Bendungan ini merupakan yang termahal di antara 44 bendungan yang telah diresmikan Jokowi, dengan total anggaran mencapai Rp3,5 triliun.
Dalam acara peresmian tersebut, Jokowi menyampaikan bahwa biaya pembangunan Bendungan Leuwikeris jauh lebih besar dibandingkan bendungan-bendungan sebelumnya.
“Dari semua bendungan yang sudah saya resmikan, ini adalah yang paling mahal dengan biaya mencapai Rp3,5 triliun. Biasanya, bendungan dengan luas genangan seperti ini memerlukan anggaran antara Rp800 miliar hingga Rp1,5 triliun,” ujar Jokowi, mengacu pada video yang dipublikasikan oleh Sekretariat Presiden.
Pembangunan Bendungan Leuwikeris dimulai pada tahun 2016 dan kini telah selesai.
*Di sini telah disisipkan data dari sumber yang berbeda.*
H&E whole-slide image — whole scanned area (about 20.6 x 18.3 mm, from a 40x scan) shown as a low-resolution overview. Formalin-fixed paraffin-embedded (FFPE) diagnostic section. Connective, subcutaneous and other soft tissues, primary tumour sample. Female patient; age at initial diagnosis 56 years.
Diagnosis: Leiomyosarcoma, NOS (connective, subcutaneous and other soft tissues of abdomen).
Dengan luas genangan mencapai 243 hektare dan kapasitas tampung air sebesar 81 juta meter kubik, bendungan ini diharapkan dapat berfungsi dalam berbagai aspek.
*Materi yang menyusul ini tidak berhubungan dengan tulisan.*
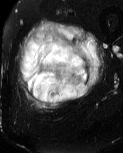
MRI of an extremity soft-tissue mass, one axial slice. Position 19 of 60 along the scan axis. T2-weighted fat-saturated. MR volume resampled by the dataset authors to the PET/CT grid (not the native acquisition matrix). 3.27 mm slice thickness. 123 × 153 image matrix, field of view 120 × 149 mm. Male patient. From the clinical record (not read from this slice): histological type: pleiomorphic liposarcoma; grade: high; site of the primary tumour: left thigh.
Structures marked on this image (expert contour drawn on MRI and transferred to this co-registered scan by the dataset authors):
- gross tumour volume including surrounding oedema: bounding box <18,20,105,110> (left, top, right, bottom; pixels)
- gross tumour volume (mass): <24,36,91,105>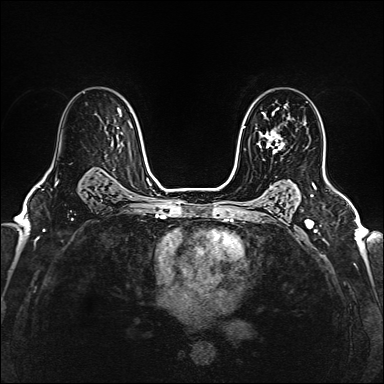
Breast MRI (dynamic contrast-enhanced), one axial slice. Slice 109 of 160 in the series (ordered by position). Dynamic contrast-enhanced series, time point 2 of 6 at this slice position (early post-contrast). 1.5 T. TE 2.4 ms, TR 5.2 ms. 1 mm slice thickness. 384 × 384 image matrix, field of view 290 × 290 mm. Female patient.
Outlined on this slice (semi-automatic segmentation, software-assisted and operator-edited):
- enhancing-tissue mask used for the functional tumour volume (all voxels passing the contrast-enhancement thresholds inside the analysis volume; usually the tumour): box from (x=258, y=117) to (x=285, y=152) px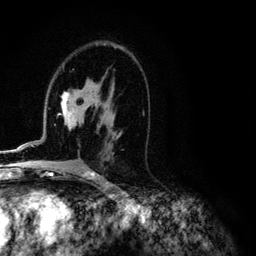
Breast MRI (dynamic contrast-enhanced), one axial slice. Position 69 of 134 along the scan axis. Cropped to one breast. Dynamic contrast-enhanced series, time point 2 of 6 at this slice position (early post-contrast). 3 T. TE 4.2 ms, TR 7.9 ms. 256 × 256 image matrix. Female patient.
Structures marked on this image (semi-automatically segmented with operator editing):
- enhancing-tissue mask used for the functional tumour volume (all voxels passing the contrast-enhancement thresholds inside the analysis volume; usually the tumour): bounding box <2,84,104,152> (left, top, right, bottom; pixels)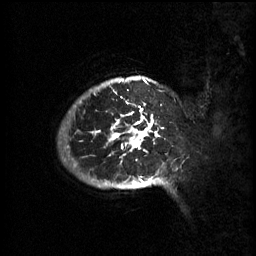
Breast MRI (dynamic contrast-enhanced), one sagittal slice. Slice 53 of 60 in the series (ordered by position). 3 images stored at this slice position (order not interpretable as contrast timing). 1.5 T. TE 4.2 ms, TR 11 ms. 2 mm slice thickness. 256 × 256 image matrix, field of view 220 × 220 mm. Patient: female, 51 years.
Structures marked on this image (semi-automatic segmentation, software-assisted and operator-edited):
- analysis volume of interest (the breast-tissue region the enhancement analysis was run in; not a lesion): bounding box [x1, y1, x2, y2] px = [76, 80, 168, 189]
- tumour enhancement mask (voxels above the 70 % enhancement threshold inside the analysis volume of interest): [92, 80, 162, 187]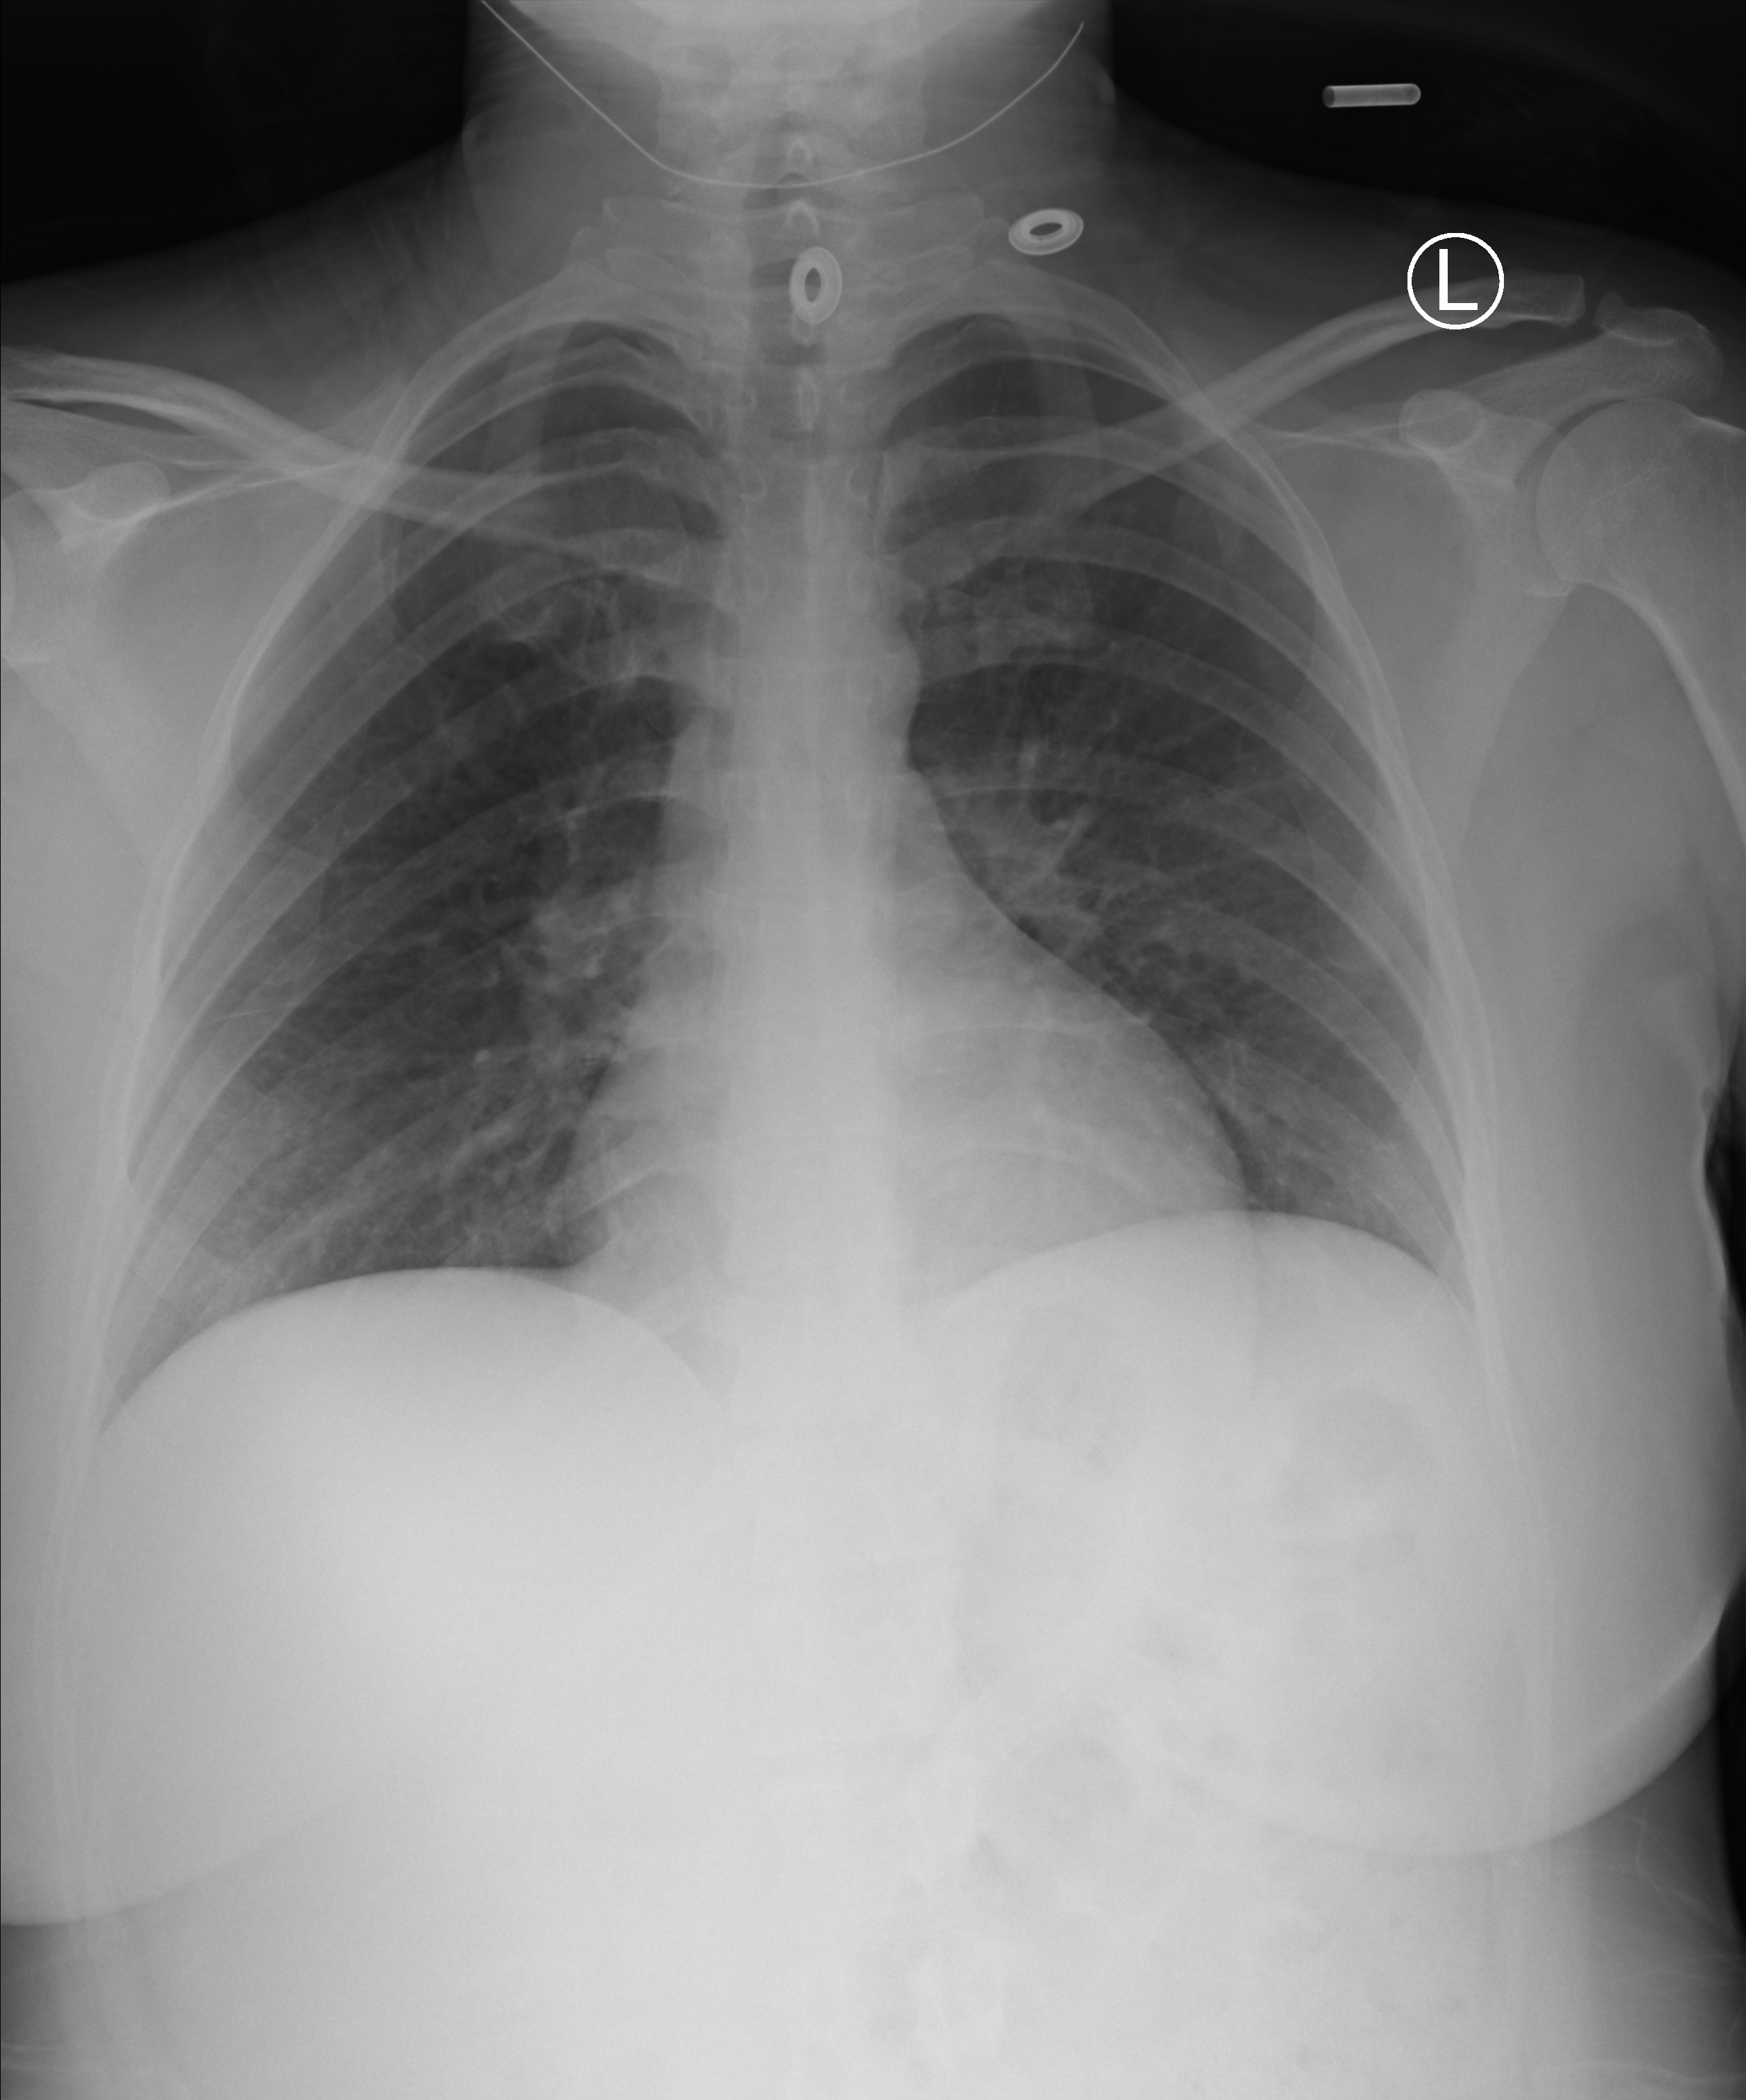
Bedside chest radiograph (computed radiography); anteroposterior (AP) projection. Female patient hospitalised with COVID-19, age 18–59 years.
From the hospital-stay record, not from the radiograph (when in the stay this image was taken is not recorded):
- mechanically ventilated during this hospital stay: no
- other chronic lung disease (admission record): no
Di antaranya untuk penyediaan air baku, pengairan pertanian, pengendalian banjir, dan potensi sebagai pembangkit listrik.
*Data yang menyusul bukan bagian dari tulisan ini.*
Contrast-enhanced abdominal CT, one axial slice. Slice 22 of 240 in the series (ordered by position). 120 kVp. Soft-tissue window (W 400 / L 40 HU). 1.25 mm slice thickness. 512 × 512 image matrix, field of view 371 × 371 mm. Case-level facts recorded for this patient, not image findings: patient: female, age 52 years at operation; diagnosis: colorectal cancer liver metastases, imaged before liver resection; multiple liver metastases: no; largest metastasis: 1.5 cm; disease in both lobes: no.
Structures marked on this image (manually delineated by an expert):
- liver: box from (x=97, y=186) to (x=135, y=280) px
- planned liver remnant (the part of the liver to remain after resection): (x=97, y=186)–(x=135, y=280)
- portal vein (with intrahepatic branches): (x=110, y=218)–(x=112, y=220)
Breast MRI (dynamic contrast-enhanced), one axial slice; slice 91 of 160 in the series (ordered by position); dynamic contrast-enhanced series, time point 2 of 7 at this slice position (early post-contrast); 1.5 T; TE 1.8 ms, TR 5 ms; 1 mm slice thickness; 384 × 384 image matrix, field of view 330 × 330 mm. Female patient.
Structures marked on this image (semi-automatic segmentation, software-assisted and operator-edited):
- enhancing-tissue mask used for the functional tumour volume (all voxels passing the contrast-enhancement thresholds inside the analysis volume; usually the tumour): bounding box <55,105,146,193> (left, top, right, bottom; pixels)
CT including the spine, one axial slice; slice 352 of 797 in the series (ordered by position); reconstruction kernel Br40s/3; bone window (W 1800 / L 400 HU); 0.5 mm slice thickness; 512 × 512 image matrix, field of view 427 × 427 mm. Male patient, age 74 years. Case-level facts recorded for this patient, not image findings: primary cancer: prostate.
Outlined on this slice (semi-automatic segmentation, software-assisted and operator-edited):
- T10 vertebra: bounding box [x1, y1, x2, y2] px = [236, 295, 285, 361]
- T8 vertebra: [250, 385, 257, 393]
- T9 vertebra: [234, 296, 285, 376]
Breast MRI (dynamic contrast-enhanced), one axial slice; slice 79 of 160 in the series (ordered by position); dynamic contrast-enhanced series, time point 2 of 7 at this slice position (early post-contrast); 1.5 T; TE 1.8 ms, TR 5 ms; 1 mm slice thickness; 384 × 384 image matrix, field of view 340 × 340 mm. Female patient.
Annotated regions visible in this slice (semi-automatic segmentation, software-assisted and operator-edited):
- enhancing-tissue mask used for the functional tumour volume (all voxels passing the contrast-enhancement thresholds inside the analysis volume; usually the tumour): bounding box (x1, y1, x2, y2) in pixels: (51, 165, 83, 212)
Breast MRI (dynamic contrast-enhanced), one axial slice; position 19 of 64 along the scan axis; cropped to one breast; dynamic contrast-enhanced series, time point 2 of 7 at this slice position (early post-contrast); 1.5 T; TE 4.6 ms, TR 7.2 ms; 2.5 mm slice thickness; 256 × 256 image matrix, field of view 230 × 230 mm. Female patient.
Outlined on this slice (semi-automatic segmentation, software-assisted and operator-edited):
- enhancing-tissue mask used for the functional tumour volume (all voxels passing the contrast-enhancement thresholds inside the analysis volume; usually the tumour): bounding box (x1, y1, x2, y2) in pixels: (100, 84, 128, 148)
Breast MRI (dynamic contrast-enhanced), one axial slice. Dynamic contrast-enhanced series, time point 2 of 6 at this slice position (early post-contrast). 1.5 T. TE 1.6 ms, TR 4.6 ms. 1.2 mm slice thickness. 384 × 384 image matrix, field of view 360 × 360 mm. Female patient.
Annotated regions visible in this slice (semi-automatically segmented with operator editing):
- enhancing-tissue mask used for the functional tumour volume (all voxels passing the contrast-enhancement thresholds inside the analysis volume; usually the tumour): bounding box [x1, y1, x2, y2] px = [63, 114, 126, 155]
Jokowi juga mengungkapkan manfaat besar yang dihadirkan oleh bendungan ini, terutama untuk sektor pertanian.
“Bendungan ini akan mengairi area seluas 11.200 hektare, memberikan dampak signifikan bagi para petani,” tambahnya.
Dalam kesempatan tersebut, Presiden mengingatkan pentingnya pengelolaan air yang baik, mengingat peran vital air dalam kehidupan manusia dan lingkungan.
“Tanpa air, tidak ada kehidupan. Oleh karena itu, setiap tetes air harus dikelola dengan bijak,” tegasnya.
Jokowi juga membahas target pembangunan bendungan yang belum sepenuhnya tercapai. Dengan waktu jabatannya yang tersisa sekitar dua bulan, Jokowi menjelaskan bahwa saat ini baru 45 bendungan yang telah selesai dan diresmikan.
“Sisa bendungan yang belum selesai akan dilanjutkan tahun depan, atau mungkin dapat diselesaikan lebih cepat pada akhir tahun ini,” kata Jokowi.
Dia menambahkan bahwa dalam waktu dekat, masih ada 8 bendungan lain yang akan segera diresmikan, sehingga total bendungan yang diresmikan selama masa jabatannya dapat mencapai 53 buah.
Sebagai catatan, Bendungan Leuwikeris juga memiliki kapasitas tampung air yang signifikan, yakni mencapai 81,44 juta meter kubik, dan dapat menyediakan air baku sekitar 845 liter per detik untuk Kota Banjar, Kabupaten Tasikmalaya, dan Ciamis.
Selain itu, bendungan setinggi 84,9 meter ini juga diharapkan dapat mengurangi banjir periodik dari 509,7 meter kubik per detik menjadi 450,2 meter kubik per detik, serta berpotensi untuk pembangkit listrik tenaga air (PLTA).